Perdona que te escriba otra vez, pero no puedo dejar de hacerlo. Es la única forma que me queda de estar contigo.
¿Sabes? Cuando empezamos a comunicarnos así, mandándonos estos mensajes a través de Clara, sentí tanto alivio… Creía que me estaba muriendo, y esto fue como ponerme oxígeno. Vida artificial, pero vida al fin y al cabo. Porque puedo pasar sin el messenger, puedo pasar sin el blog. Pero no puedo pasar sin hablar contigo. Y necesito hacerlo «a solas». Si no, me muero. Ya sabes: ni vos sin mí, ni yo sin vos.
Por otro lado, no dejo de pensar que, de alguna forma, alguien podría leernos. A pesar de la contraseña del pendrive, a pesar de que no nos lo enviemos por internet, a pesar de que yo no llegue a guardar los archivos en mi ordenador… Esta gente es muy buena.
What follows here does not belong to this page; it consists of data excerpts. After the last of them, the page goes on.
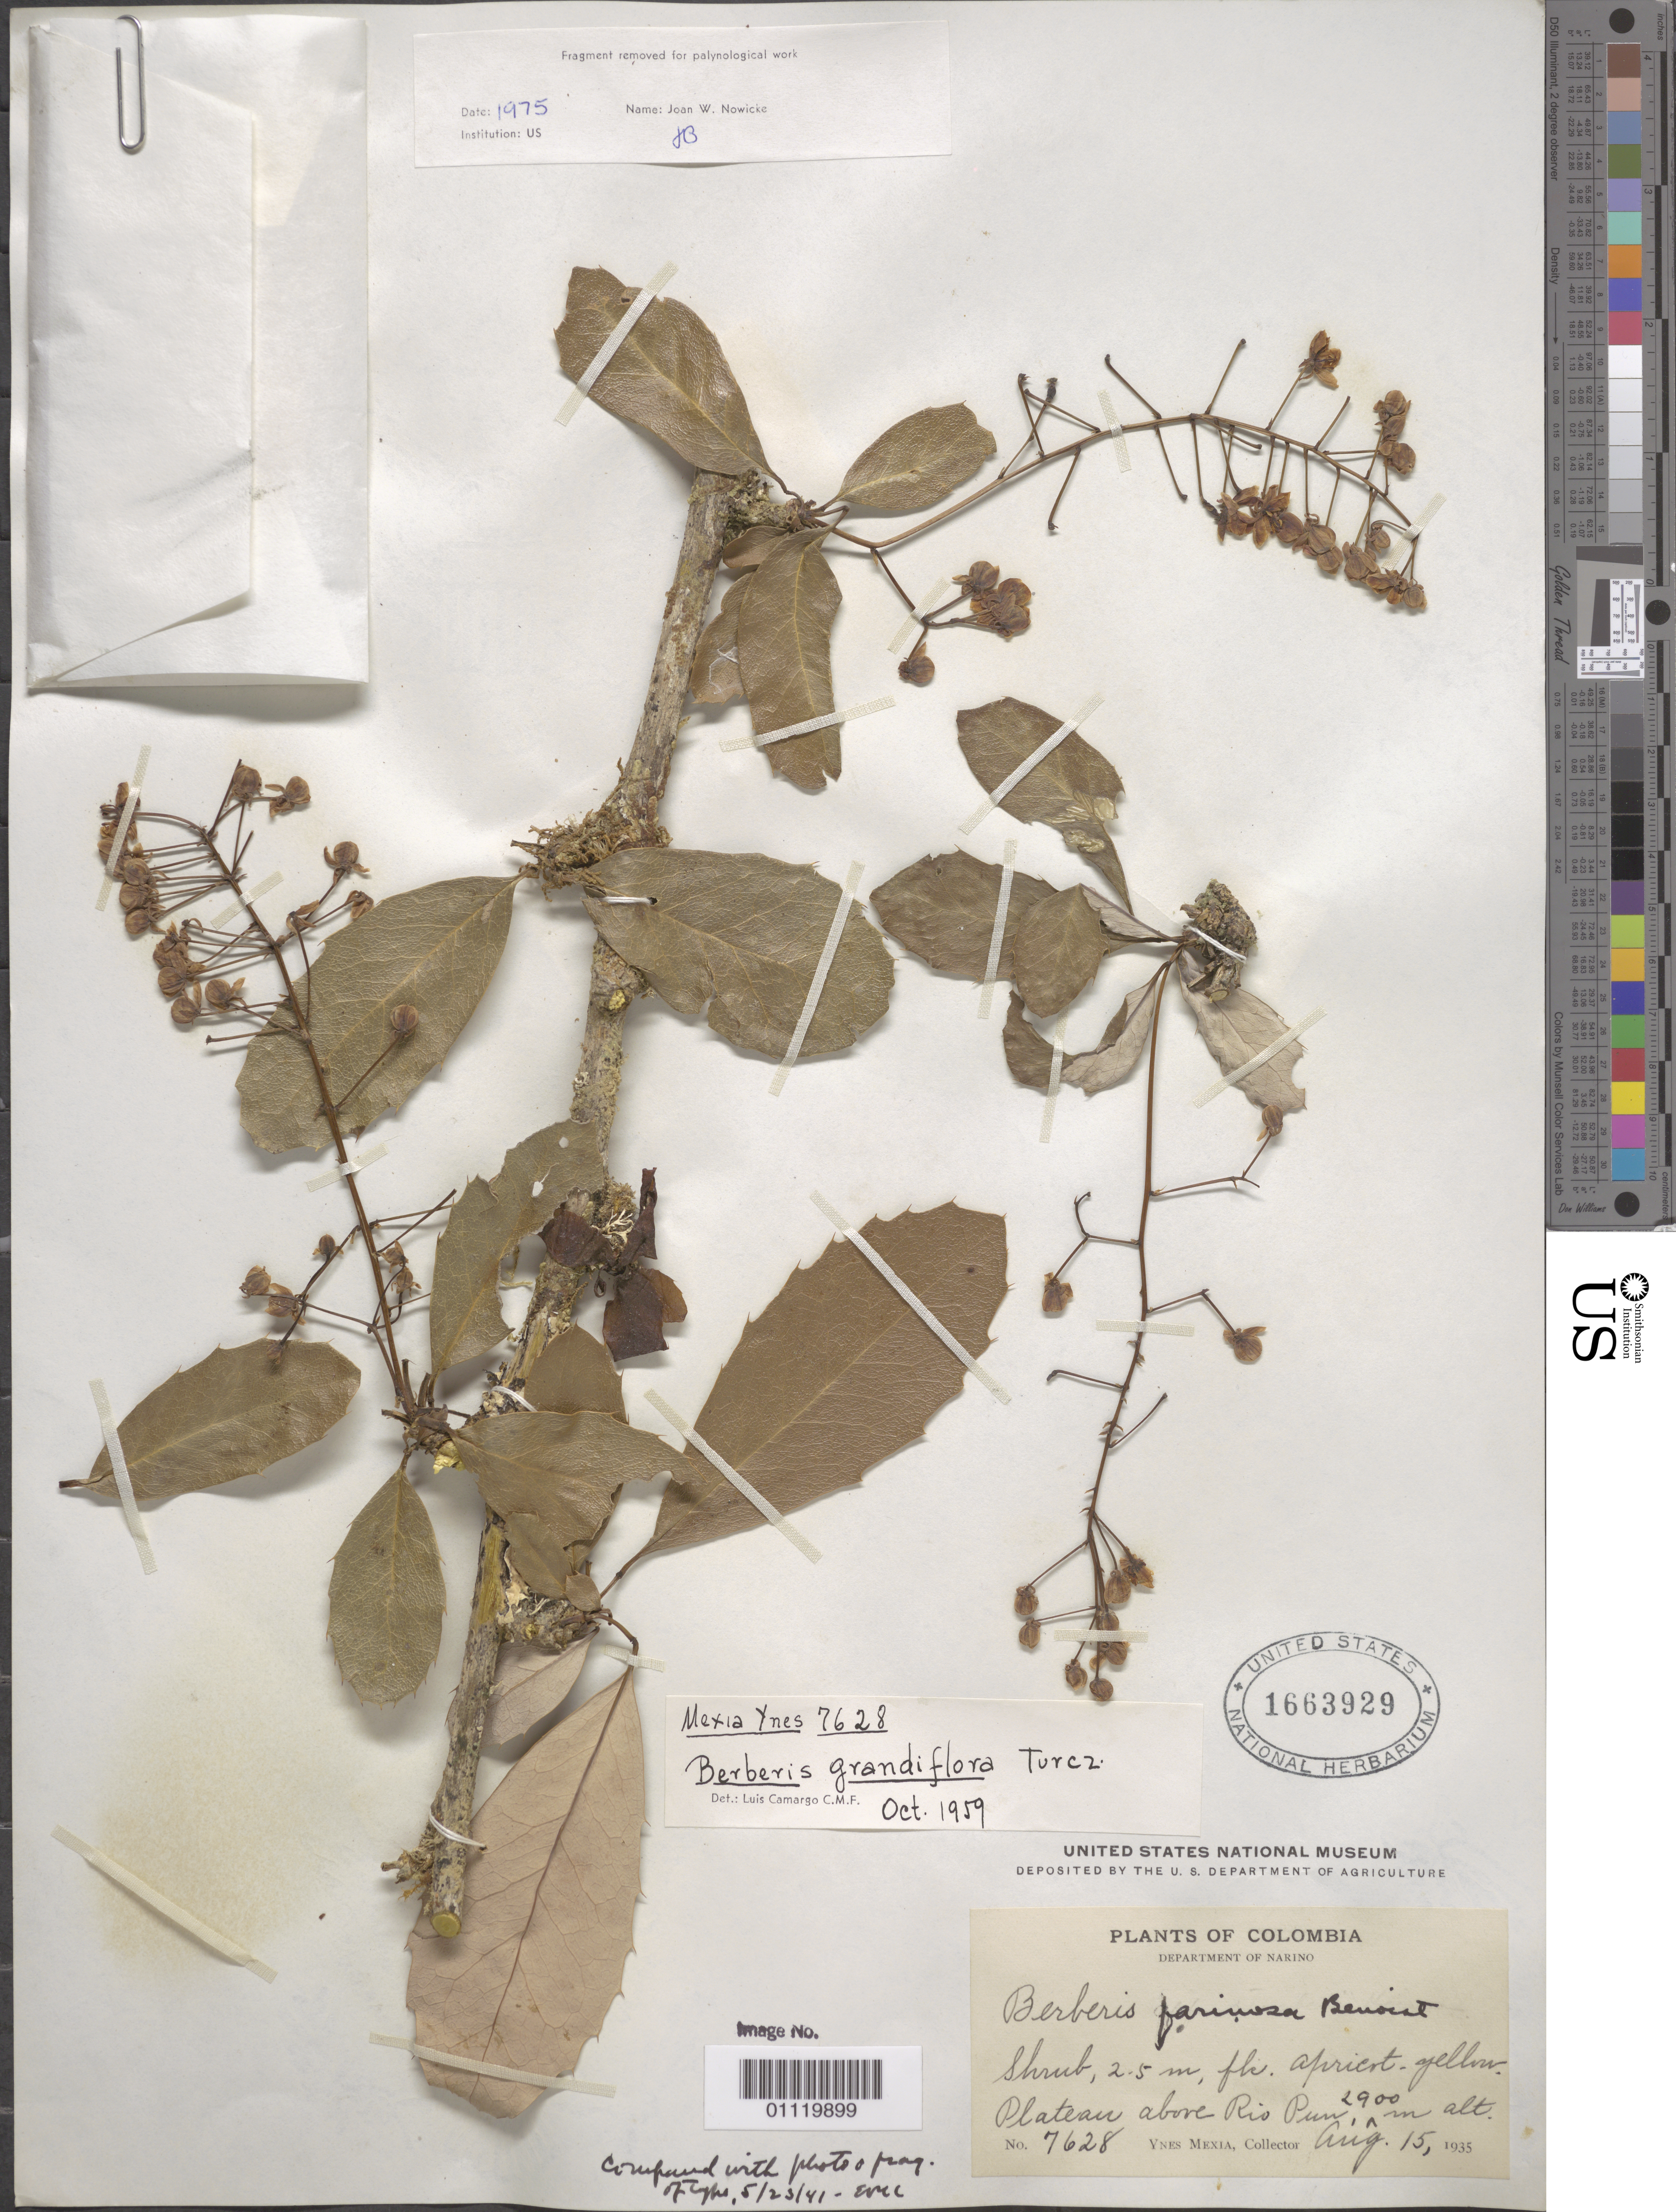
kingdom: Plantae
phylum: Tracheophyta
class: Magnoliopsida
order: Ranunculales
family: Berberidaceae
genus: Berberis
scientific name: Berberis grandiflora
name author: Turcz.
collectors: Y. Mexia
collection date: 1935-08-15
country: Colombia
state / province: Nariño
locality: Plateau above the stream of Rio Pun.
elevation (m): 2900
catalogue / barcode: US 1663929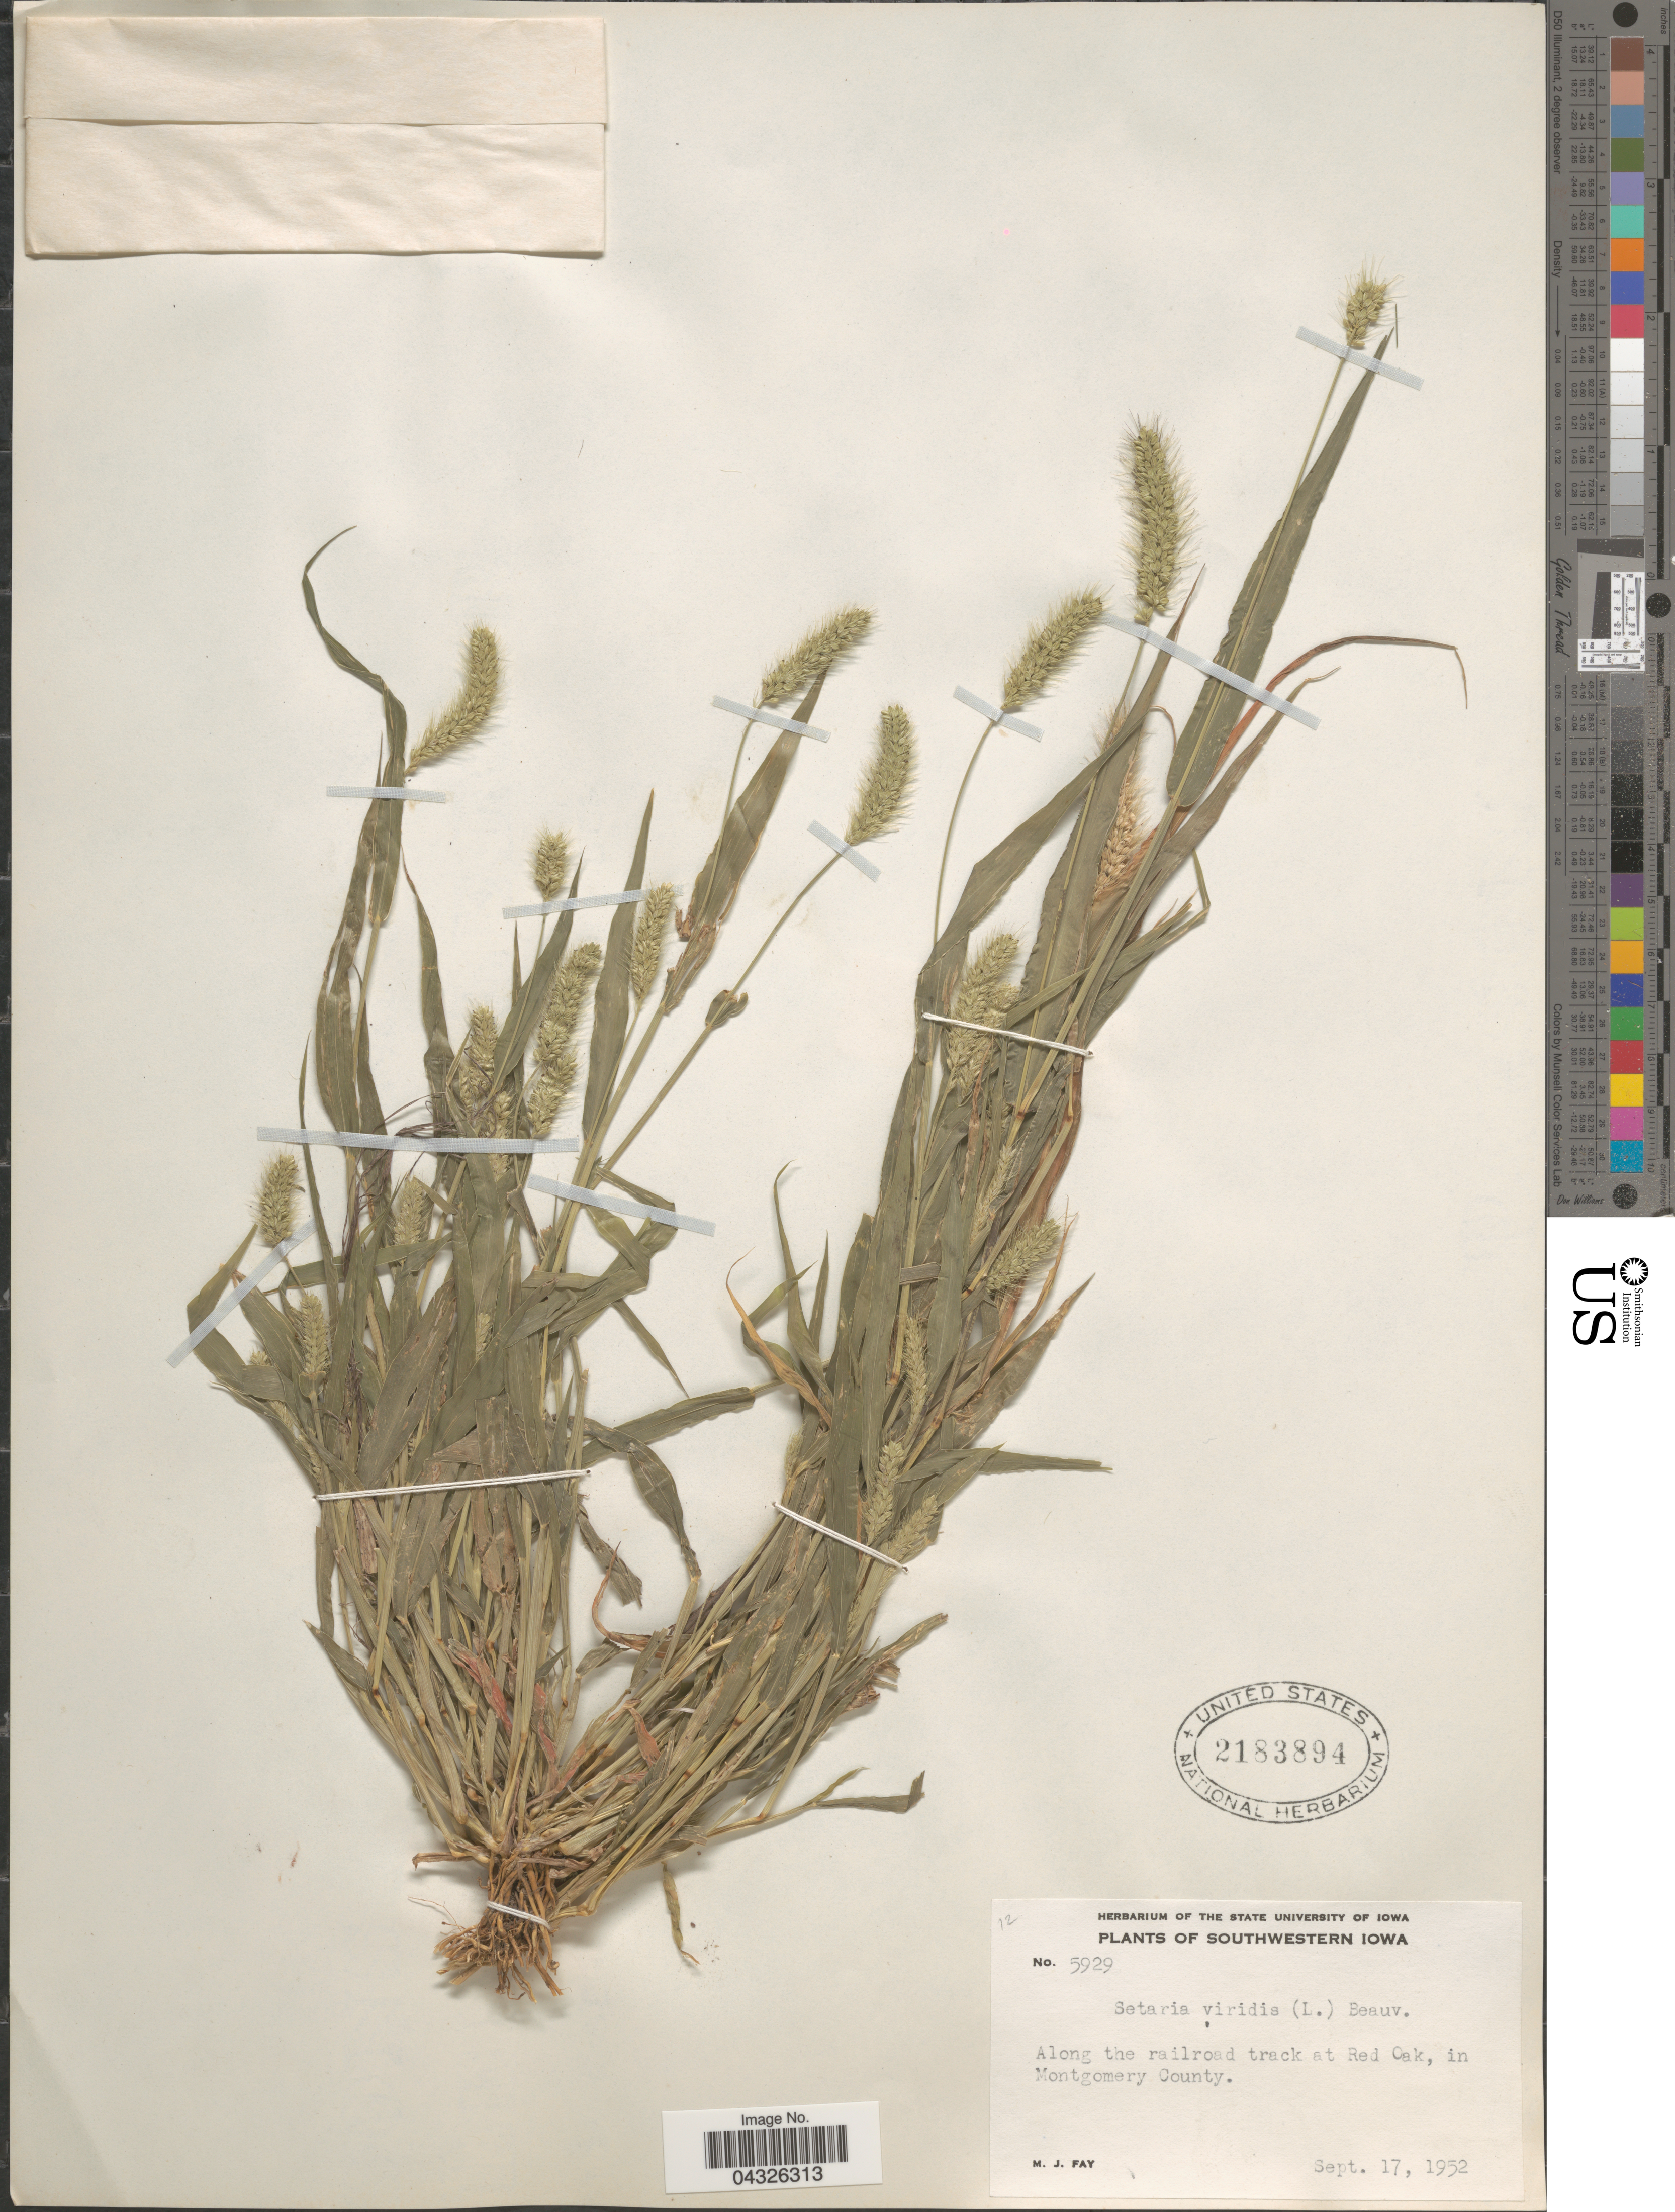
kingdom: Plantae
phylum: Tracheophyta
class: Liliopsida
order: Poales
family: Poaceae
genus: Setaria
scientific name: Setaria viridis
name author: (L.) P. Beauv.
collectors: M. Fay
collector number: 5929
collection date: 1952-09-17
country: United States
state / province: Iowa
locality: Southwestern Iowa. Along the railroad track at Red Oak, in Montgomery County.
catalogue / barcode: US 2183894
No hablo de los de la puerta. Hablo de los cocodrilos de mi madre. Apuesto a que podrían conseguir la información que se propusieran. Pero ¿acaso pueden meterse dentro de mi cabeza? Como mucho, podrían meterse dentro de mi capucha, descubrir tus dibujos. Pero dudo que comprendieran nada.
Sin embargo, pienso en Óscar, el escolta de mi madre. Es un buen tío. ¿Y si alguien como él leyera esto? ¿Y si realmente pudiera meterse dentro de mi cabeza? (¿Leer esto no es lo más parecido a meterse en mi cabeza?). Y si lo hiciera, ¿no pensaría que es injusto todo esto que nos pasa? ¿No diría: «Vamos, ocupémonos de algo más importante; dejen en paz a estos chicos, que solo quieren quererse, y eso no se lo podemos prohibir»?
Ay, no sé. A veces tengo la sensación de que todos esos que nos miran por encima del hombro, esos que nos toman por críos, esos que se dicen adultos, no entienden nada. Seguro que tu hermana Ingrid nos entiende mucho mejor.
Le doy esto a Clara a todo correr antes de que se vaya.
Pienso en ti cada instante. Este instante. Y este. Y este también. Y este. Y este otro… Y en esos puntos suspensivos también. Ay, no puedo para de escribirte. Pero paro. Ya. De una vez. Te lo prometo. Me lo juro. Por mi abuela.